For $x\in\mathbb R$ we define $$\exp(x) := \sum_{n=0}^\infty \frac{x^n}{n!}. $$ This is the standard definition of the exponential function, e.g. given by Rudin in the introduction to Real and Complex Analysis. It is well-known that this series converges absolutely for all real $x$, so this definition is perfectly acceptable.
I have a rather silly question though. How do we get $$\exp(0)=1 $$ from this definition? It's clear if we use a different definition of $\exp$: $$\lim_{n\to\infty}\left(1+\frac0n\right)^n = \lim_{n\to\infty}1^n=1. $$ But how do we reconcile the expression of the form $0^0$ in $$\exp(0) = \sum_{n=0}^\infty \frac{0^n}{n!} $$
My thoughts: if $x\ne0$, then $x^0=1$, so $\lim_{x\to0}x^0=1$. Hence for any nonnegative integer $N$, $$\lim_{x\to0}\sum_{n=0}^N\frac{x^n}{n!} = 1,$$ and so $$\lim_{N\to\infty}\lim_{x\to0}\sum_{n=0}^N\frac{x^n}{n!}=1. $$ It remains to show that the above is equal to $$\exp(0) = \lim_{x\to0}\exp(x)=\lim_{x\to0}\lim_{N\to\infty}\sum_{n=0}^N\frac{x^n}{n!}. $$ Is the absolute convergence of $\exp(x)$ for $x\ne0$ and the uniform convergence of $\exp$ on any bounded subset of $\mathbb R\setminus\{0\}$ enough to justify the above interchange in limits? If so, post it as an answer, and I will accept it and put this admittedly pedantic question to rest.
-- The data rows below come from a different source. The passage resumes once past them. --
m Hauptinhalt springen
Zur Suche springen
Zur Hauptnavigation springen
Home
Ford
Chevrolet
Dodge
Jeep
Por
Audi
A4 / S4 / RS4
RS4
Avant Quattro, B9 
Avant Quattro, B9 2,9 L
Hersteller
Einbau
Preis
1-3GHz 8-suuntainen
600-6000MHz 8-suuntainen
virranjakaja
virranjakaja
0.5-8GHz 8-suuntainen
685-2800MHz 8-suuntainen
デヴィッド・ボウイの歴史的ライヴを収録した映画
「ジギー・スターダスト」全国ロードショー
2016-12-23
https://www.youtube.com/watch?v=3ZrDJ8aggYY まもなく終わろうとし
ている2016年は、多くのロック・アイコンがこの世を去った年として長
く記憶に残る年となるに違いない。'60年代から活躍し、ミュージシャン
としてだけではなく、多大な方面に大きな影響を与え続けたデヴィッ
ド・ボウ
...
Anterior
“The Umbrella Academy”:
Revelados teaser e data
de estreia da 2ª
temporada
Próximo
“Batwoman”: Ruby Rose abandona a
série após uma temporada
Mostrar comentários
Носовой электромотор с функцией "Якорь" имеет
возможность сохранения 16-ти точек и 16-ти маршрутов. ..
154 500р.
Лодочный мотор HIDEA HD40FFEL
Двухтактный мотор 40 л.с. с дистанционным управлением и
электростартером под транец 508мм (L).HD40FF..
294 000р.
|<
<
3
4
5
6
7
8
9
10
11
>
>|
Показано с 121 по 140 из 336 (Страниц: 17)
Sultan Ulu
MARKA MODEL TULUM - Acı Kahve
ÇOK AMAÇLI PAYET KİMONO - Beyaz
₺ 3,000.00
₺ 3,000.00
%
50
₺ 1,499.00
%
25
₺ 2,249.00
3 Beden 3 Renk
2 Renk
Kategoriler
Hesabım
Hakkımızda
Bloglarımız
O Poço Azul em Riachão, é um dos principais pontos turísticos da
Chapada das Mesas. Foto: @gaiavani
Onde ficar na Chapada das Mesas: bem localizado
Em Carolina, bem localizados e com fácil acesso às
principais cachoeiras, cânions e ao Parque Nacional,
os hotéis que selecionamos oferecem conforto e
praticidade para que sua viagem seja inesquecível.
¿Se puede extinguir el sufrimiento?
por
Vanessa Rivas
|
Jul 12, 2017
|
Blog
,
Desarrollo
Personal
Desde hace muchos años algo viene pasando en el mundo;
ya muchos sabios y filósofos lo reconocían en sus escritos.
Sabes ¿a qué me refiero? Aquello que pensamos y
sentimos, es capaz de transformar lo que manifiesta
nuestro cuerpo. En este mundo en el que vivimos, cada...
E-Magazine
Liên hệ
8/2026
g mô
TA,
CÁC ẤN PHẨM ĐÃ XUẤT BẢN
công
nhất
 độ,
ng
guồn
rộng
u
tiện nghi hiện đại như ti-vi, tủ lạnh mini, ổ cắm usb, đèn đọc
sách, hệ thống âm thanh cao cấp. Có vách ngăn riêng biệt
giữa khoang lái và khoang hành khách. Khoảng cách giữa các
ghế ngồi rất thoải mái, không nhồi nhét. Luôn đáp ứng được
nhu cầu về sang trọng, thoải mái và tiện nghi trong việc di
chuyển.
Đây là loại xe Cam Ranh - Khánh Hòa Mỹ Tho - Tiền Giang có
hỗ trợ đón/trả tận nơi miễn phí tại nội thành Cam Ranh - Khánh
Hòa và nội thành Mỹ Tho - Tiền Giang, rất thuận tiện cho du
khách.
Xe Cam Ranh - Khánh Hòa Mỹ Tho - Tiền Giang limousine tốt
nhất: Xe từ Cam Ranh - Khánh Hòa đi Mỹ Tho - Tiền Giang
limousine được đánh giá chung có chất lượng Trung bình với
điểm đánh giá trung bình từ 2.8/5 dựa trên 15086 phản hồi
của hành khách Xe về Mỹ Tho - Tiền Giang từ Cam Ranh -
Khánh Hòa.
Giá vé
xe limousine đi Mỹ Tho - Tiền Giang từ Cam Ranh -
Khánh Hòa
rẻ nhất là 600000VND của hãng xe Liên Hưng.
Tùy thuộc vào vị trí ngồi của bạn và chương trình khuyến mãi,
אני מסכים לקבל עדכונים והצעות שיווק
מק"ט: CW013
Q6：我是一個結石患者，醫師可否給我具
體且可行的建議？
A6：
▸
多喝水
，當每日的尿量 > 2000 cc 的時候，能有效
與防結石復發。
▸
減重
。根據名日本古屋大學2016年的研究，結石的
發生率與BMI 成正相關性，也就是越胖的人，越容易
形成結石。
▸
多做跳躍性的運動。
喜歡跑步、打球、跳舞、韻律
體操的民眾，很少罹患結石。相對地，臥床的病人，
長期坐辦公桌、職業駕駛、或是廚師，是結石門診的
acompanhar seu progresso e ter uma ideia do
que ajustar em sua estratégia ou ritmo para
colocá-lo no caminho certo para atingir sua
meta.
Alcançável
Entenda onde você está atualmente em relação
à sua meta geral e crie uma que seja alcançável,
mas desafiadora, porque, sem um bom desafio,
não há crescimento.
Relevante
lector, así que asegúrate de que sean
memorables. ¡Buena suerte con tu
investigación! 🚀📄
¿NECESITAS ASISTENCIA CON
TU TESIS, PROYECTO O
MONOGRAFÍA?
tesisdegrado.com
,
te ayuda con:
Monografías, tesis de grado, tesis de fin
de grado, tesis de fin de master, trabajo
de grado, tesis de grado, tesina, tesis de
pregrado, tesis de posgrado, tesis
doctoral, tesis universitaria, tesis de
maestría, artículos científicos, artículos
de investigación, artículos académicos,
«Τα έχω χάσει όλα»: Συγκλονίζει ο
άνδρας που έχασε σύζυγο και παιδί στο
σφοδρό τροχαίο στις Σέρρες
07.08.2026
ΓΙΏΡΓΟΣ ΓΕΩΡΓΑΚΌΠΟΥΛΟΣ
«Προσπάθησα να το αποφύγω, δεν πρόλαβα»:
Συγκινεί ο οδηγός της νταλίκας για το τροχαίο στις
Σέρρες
The standard convention is that when you write $x^n$, then when $n = 0$, this is the constant function $1$, regardless of the value of $x$. This is what people always mean by $x^0$ in a power series $\sum_{n \ge 0} a_n x^n$. This is the unique convention, for example, that makes $x^0$ continuous from the right as a function of $x \in \mathbb{R}_{\ge 0}$.